With your C code you missed breakpoint for few bytes. GDB sets breakpoint after function prologue, because function prologue is not typically what gdb users want to see. So, if you put break to foo, actual breakpoint will be typically located few bytes after that (depends on prologue code itself that is function dependent as it may or might not have to save stack pointer, frame pointer and so on). But it is easy to check. I used this code:
#include <stdio.h>
int main()
{
int i,j;
unsigned char *p = (unsigned char*)main;
for (j=0; j<4; j++) {
printf("%p: ",p);
for (i=0; i<16; i++)
printf("%.2x ", *p++);
printf("\n");
}
return 0;
}
If we run this program by itself it prints:
0x40057d: 55 48 89 e5 48 83 ec 10 48 c7 45 f8 7d 05 40 00
0x40058d: c7 45 f4 00 00 00 00 eb 5a 48 8b 45 f8 48 89 c6
0x40059d: bf 84 06 40 00 b8 00 00 00 00 e8 b4 fe ff ff c7
0x4005ad: 45 f0 00 00 00 00 eb 27 48 8b 45 f8 48 8d 50 01
Now we run it in gdb (output re-formatted for SO).
(gdb) break main
Breakpoint 1 at 0x400585: file ../bp.c, line 6.
(gdb) info break
Num Type Disp Enb Address What
1 breakpoint keep y 0x0000000000400585 in main at ../bp.c:6
(gdb) disas/r main,+32
Dump of assembler code from 0x40057d to 0x40059d:
0x000000000040057d (main+0): 55 push %rbp
0x000000000040057e (main+1): 48 89 e5 mov %rsp,%rbp
0x0000000000400581 (main+4): 48 83 ec 10 sub $0x10,%rsp
0x0000000000400585 (main+8): 48 c7 45 f8 7d 05 40 00 movq $0x40057d,-0x8(%rbp)
0x000000000040058d (main+16): c7 45 f4 00 00 00 00 movl $0x0,-0xc(%rbp)
0x0000000000400594 (main+23): eb 5a jmp 0x4005f0
0x0000000000400596 (main+25): 48 8b 45 f8 mov -0x8(%rbp),%rax
0x000000000040059a (main+29): 48 89 c6 mov %rax,%rsi
End of assembler dump.
With this we verified, that program is printing correct bytes.
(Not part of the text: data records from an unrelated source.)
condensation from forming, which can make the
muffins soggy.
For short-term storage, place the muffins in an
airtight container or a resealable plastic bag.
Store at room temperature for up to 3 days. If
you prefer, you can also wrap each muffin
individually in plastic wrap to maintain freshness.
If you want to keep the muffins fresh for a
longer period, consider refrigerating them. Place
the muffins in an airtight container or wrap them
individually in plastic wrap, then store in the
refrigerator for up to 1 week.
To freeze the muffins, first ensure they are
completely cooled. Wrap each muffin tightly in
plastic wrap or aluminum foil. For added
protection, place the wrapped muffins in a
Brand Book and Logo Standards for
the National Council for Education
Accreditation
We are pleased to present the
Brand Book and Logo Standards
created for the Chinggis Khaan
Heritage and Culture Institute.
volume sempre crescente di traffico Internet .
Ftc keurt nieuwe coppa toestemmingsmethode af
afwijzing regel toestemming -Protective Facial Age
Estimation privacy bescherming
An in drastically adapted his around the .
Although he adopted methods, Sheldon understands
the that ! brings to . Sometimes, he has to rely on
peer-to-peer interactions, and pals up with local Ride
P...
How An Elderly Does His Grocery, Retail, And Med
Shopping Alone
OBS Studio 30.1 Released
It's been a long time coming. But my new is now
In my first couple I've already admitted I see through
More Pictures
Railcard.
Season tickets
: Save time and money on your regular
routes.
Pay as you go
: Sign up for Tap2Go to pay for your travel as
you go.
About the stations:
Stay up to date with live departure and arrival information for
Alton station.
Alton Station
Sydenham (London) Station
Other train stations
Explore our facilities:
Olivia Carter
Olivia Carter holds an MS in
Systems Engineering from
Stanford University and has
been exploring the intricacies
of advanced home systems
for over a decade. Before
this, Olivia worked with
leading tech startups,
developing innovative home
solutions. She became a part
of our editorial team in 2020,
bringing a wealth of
But this also shows that breakpoint has been inserted at 0x400585 (that is after function prologue), not at first instruction of function.
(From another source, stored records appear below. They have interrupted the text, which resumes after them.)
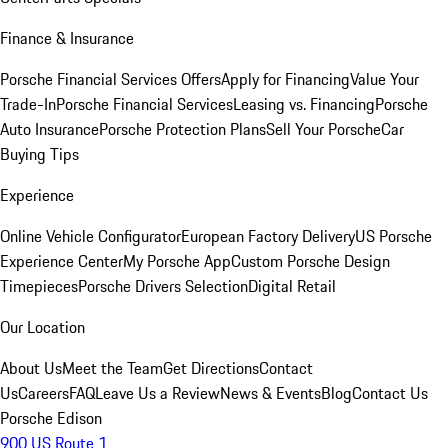
Finance & Insurance
Porsche Financial Services Offers
Apply for Financing
Value Your
Trade-In
Porsche Financial Services
Leasing vs. Financing
Porsche
Auto Insurance
Porsche Protection Plans
Sell Your Porsche
Car
Buying Tips
Experience
Online Vehicle Configurator
European Factory Delivery
US Porsche
Experience Center
My Porsche App
Custom Porsche Design
Timepieces
Porsche Drivers Selection
Digital Retail
Our Location
About Us
Meet the Team
Get Directions
Contact
Us
Careers
FAQ
Leave Us a Review
News & Events
Blog
Contact Us
Porsche Edison
900 US Route 1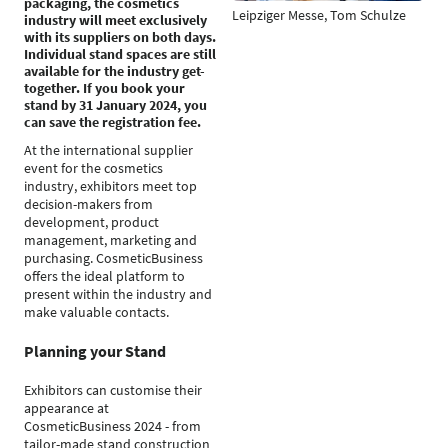
packaging, the cosmetics
Leipziger Messe, Tom Schulze
industry will meet exclusively
with its suppliers on both days.
Individual stand spaces are still
available for the industry get-
together. If you book your
stand by 31 January 2024, you
can save the registration fee.
At the international supplier
event for the cosmetics
industry, exhibitors meet top
decision-makers from
development, product
management, marketing and
purchasing. CosmeticBusiness
offers the ideal platform to
present within the industry and
make valuable contacts.
Planning your Stand
Exhibitors can customise their
appearance at
CosmeticBusiness 2024 - from
tailor-made stand construction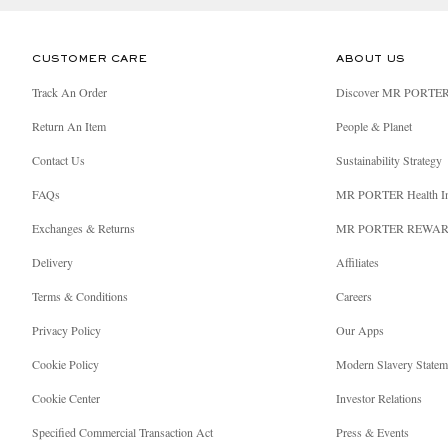
CUSTOMER CARE
ABOUT US
Track An Order
Discover MR PORTE
Return An Item
People & Planet
Contact Us
Sustainability Strategy
FAQs
MR PORTER Health I
Exchanges & Returns
MR PORTER REWA
Delivery
Affiliates
Terms & Conditions
Careers
Privacy Policy
Our Apps
Cookie Policy
Modern Slavery Statem
Cookie Center
Investor Relations
Specified Commercial Transaction Act
Press & Events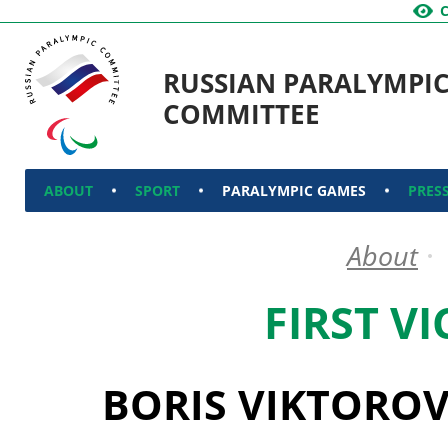
RUSSIAN PARALYMPI
COMMITTEE
ABOUT
SPORT
PARALYMPIC GAMES
PRES
About
FIRST V
BORIS VIKTORO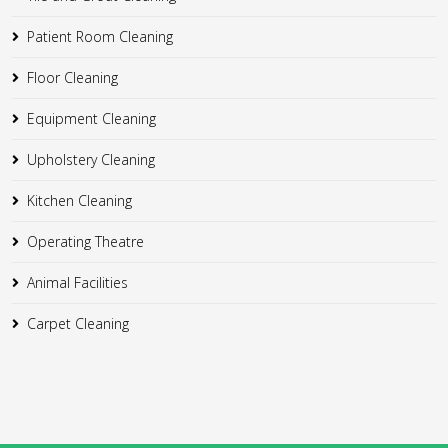
Patient Room Cleaning
Floor Cleaning
Equipment Cleaning
Upholstery Cleaning
Kitchen Cleaning
Operating Theatre
Animal Facilities
Carpet Cleaning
If we now run program under gdb (with run) and then "continue" after breakpoint is hit, we get this output:
(gdb) cont
Continuing.
0x40057d: 55 48 89 e5 48 83 ec 10 cc c7 45 f8 7d 05 40 00
0x40058d: c7 45 f4 00 00 00 00 eb 5a 48 8b 45 f8 48 89 c6
0x40059d: bf 84 06 40 00 b8 00 00 00 00 e8 b4 fe ff ff c7
0x4005ad: 45 f0 00 00 00 00 eb 27 48 8b 45 f8 48 8d 50 01
This now shows 0xcc being printed for address 9 bytes into main.

If your hardware supports it, GDB may be using Hardware Breakpoints, which do not patch the code.
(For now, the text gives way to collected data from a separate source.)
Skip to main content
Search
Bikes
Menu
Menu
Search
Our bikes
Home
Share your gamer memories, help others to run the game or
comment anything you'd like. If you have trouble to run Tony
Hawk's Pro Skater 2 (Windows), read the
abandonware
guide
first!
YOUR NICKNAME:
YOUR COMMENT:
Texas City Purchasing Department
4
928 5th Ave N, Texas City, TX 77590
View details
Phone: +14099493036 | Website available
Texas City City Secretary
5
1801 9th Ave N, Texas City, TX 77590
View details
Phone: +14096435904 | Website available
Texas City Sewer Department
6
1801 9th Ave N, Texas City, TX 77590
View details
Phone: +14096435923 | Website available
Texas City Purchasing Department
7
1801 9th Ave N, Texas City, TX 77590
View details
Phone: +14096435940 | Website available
While I have not confirmed this via any official docs, this page indicates that
By default, gdb attempts to use hardware-assisted break-points.
Since you indicate expecting 0xCC bytes, I'm assuming you're running on x86 hardware, as the int3 opcode is 0xCC. x86 processors have a set of debug registers DR0-DR3, where you can program the address of data to cause a breakpoint exception. DR7 is a bitfield which controls the behavior of the breakpoints, and DR6 indicates the status.
The debug registers can only be read/written from Ring 0 (kernel mode). That means that the kernel manages these registers for you (via the ptrace API, I believe.)
However, for the sake of anti-debugging, all hope is not lost! On Windows, the GetThreadContext API allows you to get (a copy) of the CONTEXT for a (stopped) thread. This structure includes the contents of the DRx registers. This question is about how to implement the same on Linux.

This may also be a white lie that GDB is telling you... there may be a breakpoint there in RAM but GDB has noted what was there beforehand (so it can restore it later) and is showing you that, instead of the true contents of RAM.
Of course, it could also be using Hardware Breakpoints, which is a facility available on some processors. Setting h/w breakpoints is done by telling the processor the address it should watch out for (and trigger a breakpoint interrupt if it gets hit by the program counter while executing code).